Molecular modelling and endoplasmic reticulum retention of mutated TCR/CD3 complexes.

T cell receptor (TCR)/CD3 complex assembly takes place in the endoplasmic reticulum (ER). Normal TCR/CD3 complexes egress from the ER to the cis-Golgi, where the interaction with zeta2 homodimers occurs. This interaction leads to further uncontrolled transport of TCR/CD3/zeta molecules to the cell surface. The purpose of the present experiments was to determine firstly the basis for the impact of the Phe195/216 --> Val mutations on TCR/CD3 expression in Jurkat cells, and secondly why mutated J79-cell TCRalphabeta/CD3 hexamers are prevented from interacting with zeta2 homodimers. We found that Phe --> Val mutations cause serious perturbations in a so far undefined hydrophobic area formed by the two Phe195/216 on beta-strand F and aromatic/large hydrophobic amino acids on neighboring beta-strands B and A in Calpha and Cbeta domains, respectively. In addition, TCR/CD3 hexamers and zeta2 homodimers colocalize in normal Jurkat T cells, in revertant J79r58 cells, and in J79 cells transfected with wild-type TCRalpha cDNA but not in J79 mutant cells (confocal microscopy). Furthermore, mutated TCR/CD3 complexes seem to be actively retained in the ER in J79 cells but not in revertant J79r58 cells by a nondominant mechanism. We propose that a hitherto undefined ER-retention molecule controls both the protein structure and egress of TCR/CD3 complexes from the ER of alphabeta and gammadelta T cells.

====

- **How to complete this task**:
Please state where normal TCR/CD3 complexes interact with zeta2 homodimers, according to the TCR/CD3 abstract above.

====

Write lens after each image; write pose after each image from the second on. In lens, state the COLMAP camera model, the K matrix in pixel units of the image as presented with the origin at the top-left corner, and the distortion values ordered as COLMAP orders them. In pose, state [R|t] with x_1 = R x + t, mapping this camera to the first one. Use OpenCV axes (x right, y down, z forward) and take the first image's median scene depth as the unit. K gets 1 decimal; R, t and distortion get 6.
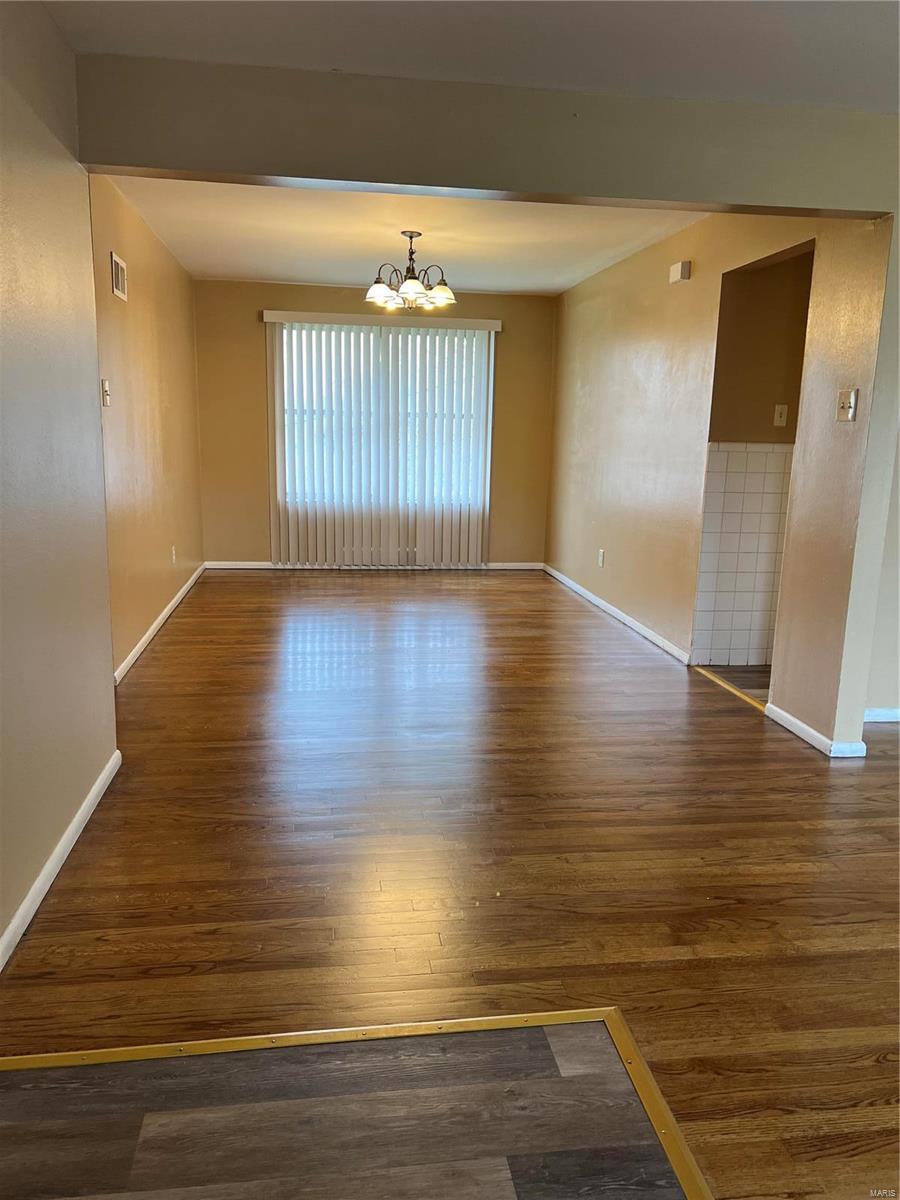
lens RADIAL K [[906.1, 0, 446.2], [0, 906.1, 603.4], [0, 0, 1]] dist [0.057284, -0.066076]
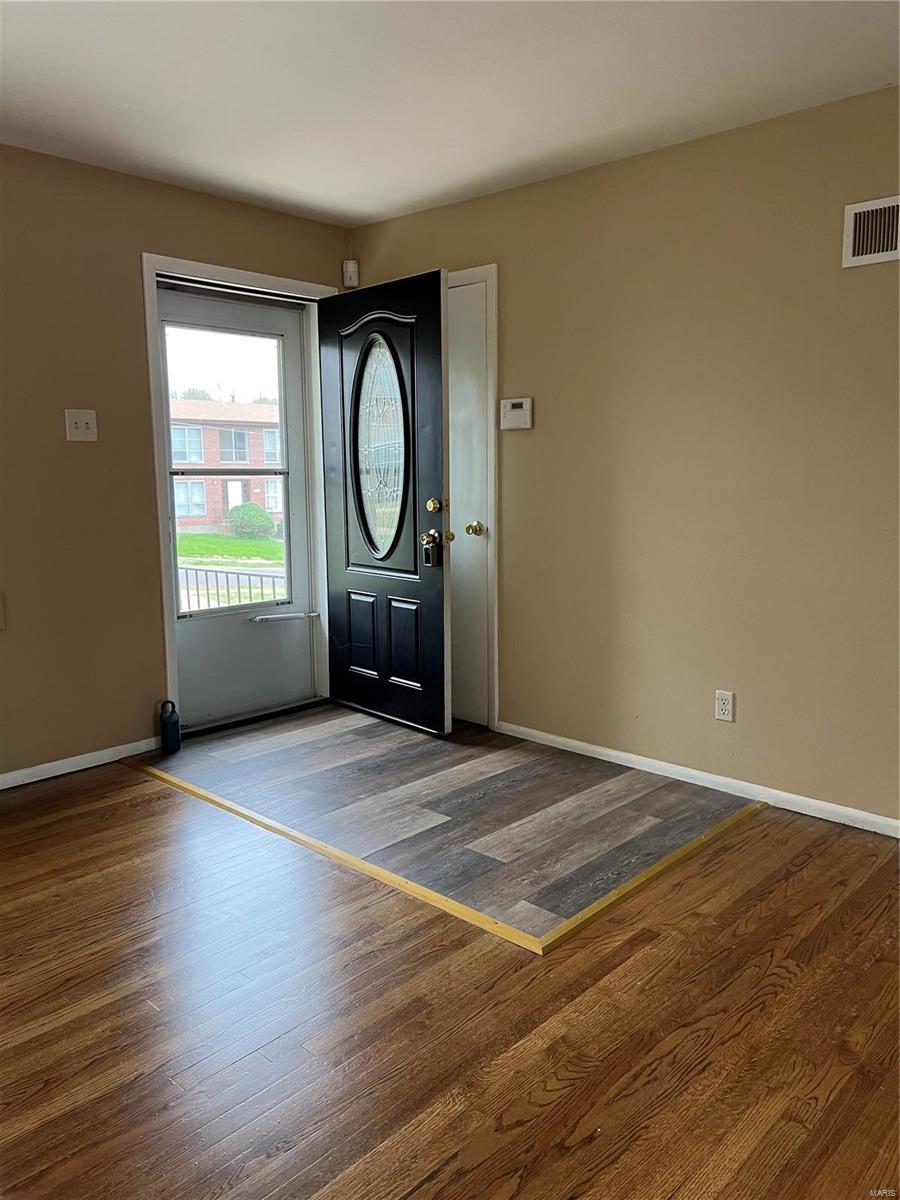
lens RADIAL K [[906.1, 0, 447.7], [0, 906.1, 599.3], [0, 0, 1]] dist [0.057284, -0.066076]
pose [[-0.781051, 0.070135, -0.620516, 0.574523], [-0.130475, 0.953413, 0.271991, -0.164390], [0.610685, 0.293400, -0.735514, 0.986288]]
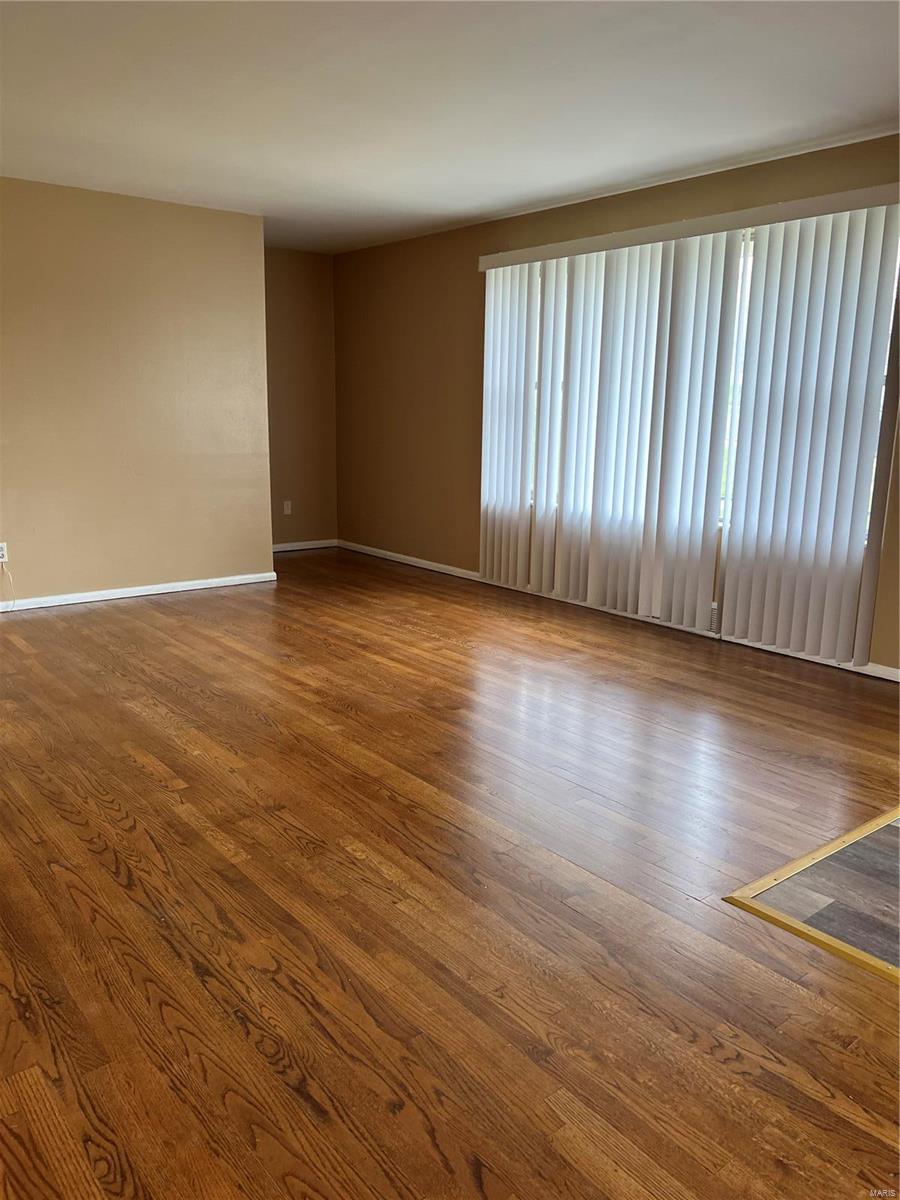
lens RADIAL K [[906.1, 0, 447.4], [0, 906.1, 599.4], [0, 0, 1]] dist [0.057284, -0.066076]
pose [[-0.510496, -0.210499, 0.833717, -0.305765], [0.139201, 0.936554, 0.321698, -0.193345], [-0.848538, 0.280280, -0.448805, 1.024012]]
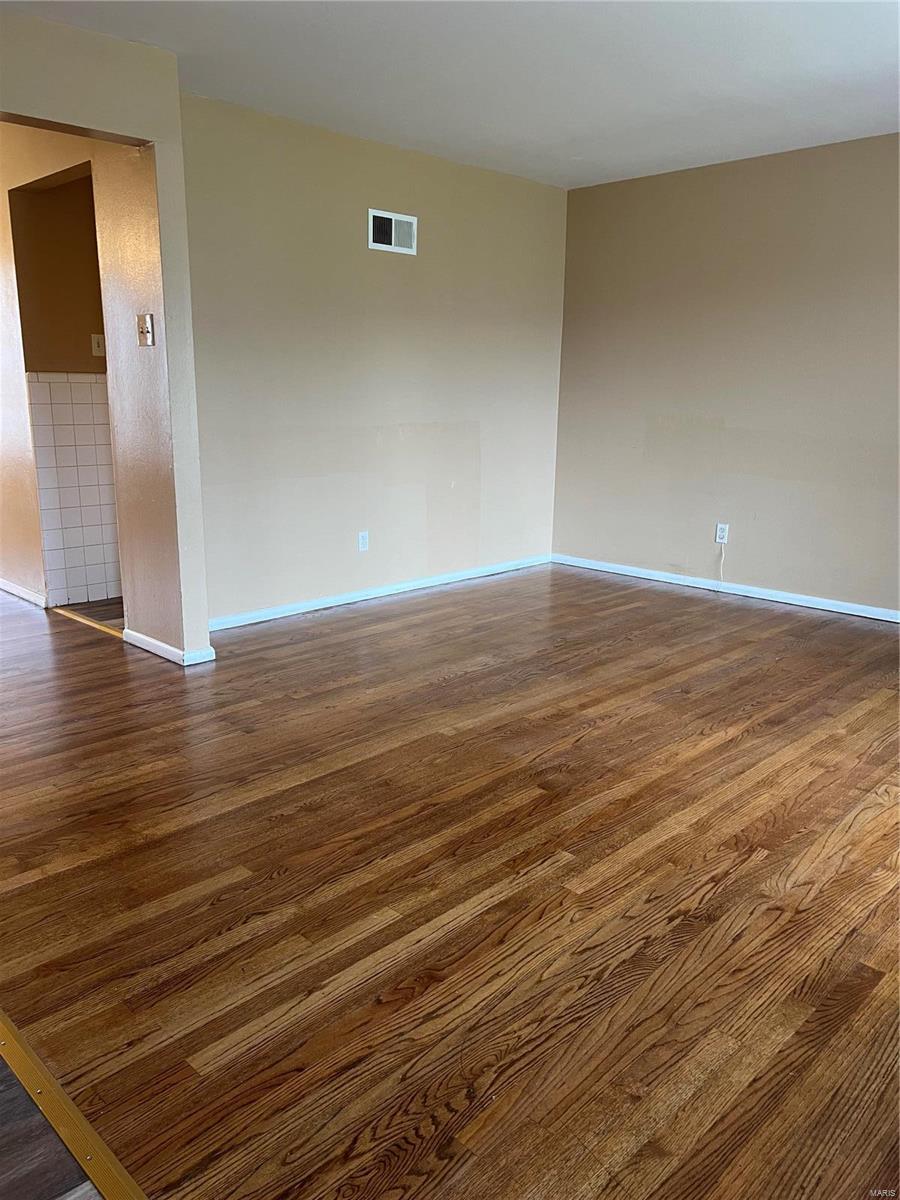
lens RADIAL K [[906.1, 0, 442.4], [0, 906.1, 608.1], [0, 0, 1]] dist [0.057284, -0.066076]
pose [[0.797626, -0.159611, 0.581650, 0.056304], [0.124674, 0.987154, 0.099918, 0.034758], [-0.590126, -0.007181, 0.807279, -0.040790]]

====

- **Answer to this exercise**:
In the cis-Golgi.